The day before, mind you, it was a good 10 degrees cooler, and yet as I drove through Boston, I saw close to 50 individuals laced up and hitting the streets. The sidewalks were hardly distinguishable, but these persistent individuals were carving their way. In their honor and in the vain hope that warm weather is on the horizon, this week’s “Stat Check” will focus on the statistics that surround running.
According to Running USA, the numbers of running event finishers in the United States has increased from 4,797,000 in 1990 to 19,025,000 in 2013. The biggest race in the country, based on finishers, is the Atlanta Journal-Constitution Peachtree Road Race 10K in Atlanta, GA, which had 55,850 finishers on July 4, 2013. Now if you aren’t one to jump on the bandwagon due to peer pressure, there are other numbers to convince you of running’s greatness.

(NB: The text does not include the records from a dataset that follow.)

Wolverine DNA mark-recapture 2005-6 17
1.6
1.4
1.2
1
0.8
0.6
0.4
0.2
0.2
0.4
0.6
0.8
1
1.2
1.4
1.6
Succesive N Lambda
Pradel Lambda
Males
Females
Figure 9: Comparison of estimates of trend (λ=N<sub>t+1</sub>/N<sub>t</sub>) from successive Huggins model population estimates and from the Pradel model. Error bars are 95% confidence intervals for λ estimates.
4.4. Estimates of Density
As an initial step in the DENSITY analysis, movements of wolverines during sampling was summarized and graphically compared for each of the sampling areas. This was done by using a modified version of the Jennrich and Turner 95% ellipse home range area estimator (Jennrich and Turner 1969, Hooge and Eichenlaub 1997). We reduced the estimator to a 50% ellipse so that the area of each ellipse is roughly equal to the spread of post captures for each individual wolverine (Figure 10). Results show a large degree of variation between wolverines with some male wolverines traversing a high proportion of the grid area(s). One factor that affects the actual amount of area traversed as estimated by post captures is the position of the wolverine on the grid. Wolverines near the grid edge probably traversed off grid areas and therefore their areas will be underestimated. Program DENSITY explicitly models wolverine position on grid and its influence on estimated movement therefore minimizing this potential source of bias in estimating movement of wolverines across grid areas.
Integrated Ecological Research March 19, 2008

According to the Center for Disease Control and Prevention, regular physical activity can put you at a lower risk for the following diseases: cardiovascular disease, type 2 diabetes, metabolic syndrome, colon cancer, breast cancer, endometrial cancer, lung cancer and depression. In addition, research has proven that moderately intense physical activity can reduce bone density loss that occurs naturally with age. If those aren’t enough reasons, the CDC cites that people who are active for about seven hours a week (just one hour a day) have a 40 percent lower risk of dying early than those who are couch potatoes.

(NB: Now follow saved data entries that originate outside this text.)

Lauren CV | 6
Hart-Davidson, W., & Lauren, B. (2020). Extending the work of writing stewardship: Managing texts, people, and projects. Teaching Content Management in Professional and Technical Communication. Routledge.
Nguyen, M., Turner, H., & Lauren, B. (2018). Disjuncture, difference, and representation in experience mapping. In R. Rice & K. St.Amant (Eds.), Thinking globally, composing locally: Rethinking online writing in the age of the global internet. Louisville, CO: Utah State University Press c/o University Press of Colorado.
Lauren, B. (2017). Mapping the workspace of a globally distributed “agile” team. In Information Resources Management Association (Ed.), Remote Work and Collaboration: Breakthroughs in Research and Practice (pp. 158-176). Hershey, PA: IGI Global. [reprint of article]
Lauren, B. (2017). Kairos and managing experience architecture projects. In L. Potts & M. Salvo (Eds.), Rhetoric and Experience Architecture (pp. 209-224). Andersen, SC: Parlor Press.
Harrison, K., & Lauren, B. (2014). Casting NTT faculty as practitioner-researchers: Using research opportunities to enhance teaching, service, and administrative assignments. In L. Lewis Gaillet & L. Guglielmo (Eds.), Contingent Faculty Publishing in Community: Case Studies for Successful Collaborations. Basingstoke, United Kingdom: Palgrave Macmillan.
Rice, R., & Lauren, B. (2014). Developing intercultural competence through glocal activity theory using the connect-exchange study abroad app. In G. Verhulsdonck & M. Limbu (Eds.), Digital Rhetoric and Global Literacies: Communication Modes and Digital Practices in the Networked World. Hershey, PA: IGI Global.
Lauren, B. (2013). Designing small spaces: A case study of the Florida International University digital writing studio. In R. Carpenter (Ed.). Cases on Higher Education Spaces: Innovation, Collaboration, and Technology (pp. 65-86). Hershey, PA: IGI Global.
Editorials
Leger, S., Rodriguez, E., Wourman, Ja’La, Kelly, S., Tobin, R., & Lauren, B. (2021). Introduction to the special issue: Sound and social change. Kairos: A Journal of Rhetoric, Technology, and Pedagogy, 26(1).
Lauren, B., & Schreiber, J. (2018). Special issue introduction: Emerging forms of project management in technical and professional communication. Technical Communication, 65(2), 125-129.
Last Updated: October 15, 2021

But let’s say you refuse to believe that these diseases will ever affect you. If this is the case, then perhaps you are in need of some friends to help you more fully appreciate the world around you. The running community has gained a reputation for its collection of welcoming and to be frank, nice, people. The Huffington Post’s educational consultant, Jason Saltmarsh, took a stab as to why this might be the case; he surmised that the shared pain, humility and discipline that all runners experience creates a safe environment, in which people want to return to.

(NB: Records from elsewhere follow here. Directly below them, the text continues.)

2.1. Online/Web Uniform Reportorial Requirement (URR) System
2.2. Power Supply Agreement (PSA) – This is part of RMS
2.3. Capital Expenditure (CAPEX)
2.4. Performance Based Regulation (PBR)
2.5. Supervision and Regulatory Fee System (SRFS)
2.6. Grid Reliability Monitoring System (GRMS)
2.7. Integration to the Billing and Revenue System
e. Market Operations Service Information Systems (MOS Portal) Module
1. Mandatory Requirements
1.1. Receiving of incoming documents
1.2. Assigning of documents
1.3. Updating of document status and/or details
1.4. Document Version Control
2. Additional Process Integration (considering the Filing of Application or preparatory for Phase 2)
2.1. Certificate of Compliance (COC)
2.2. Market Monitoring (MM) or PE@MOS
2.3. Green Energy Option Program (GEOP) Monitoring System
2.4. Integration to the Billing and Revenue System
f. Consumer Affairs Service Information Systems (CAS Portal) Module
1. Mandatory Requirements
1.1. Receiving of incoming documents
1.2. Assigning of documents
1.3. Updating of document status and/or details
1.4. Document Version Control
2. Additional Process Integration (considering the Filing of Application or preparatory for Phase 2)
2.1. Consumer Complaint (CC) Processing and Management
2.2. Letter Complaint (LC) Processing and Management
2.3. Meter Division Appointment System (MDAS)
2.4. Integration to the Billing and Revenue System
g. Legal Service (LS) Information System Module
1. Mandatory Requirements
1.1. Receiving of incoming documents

To further this idea of openness in runners, directors Matan Rochlitz and Ivo Gormley decided to film themselves asking intimate questions to people out for a run. Their idea was that exercise broke the normal social barriers and would lead to “candid, funny and oftentimes moving responses,” according to The Atlantic. Often, runners would delve into their worries about love, work, depression and even religion. The 11-minute short film, “The Runners”, can be found on Vimeo.
For the college-aged student, running becomes the most practical exercise there is. It is cost effective: all you truly need are a pair of sneakers, shorts and a t-shirt. It reduces stress: according to a study published in 2009, physical activity can reduce hypertension and furthermore reduce the risk of developing hypertension. It is a chance to disconnect: in a world where my phone hardly leaves my hand, going for a run is the freest moment of my day. If these statistics haven’t convinced you that hitting the streets is a good idea, I don’t know what will. But I sure hope that when the warmer weather comes, I’ll be seeing some new faces on the Storrs’ sidewalks.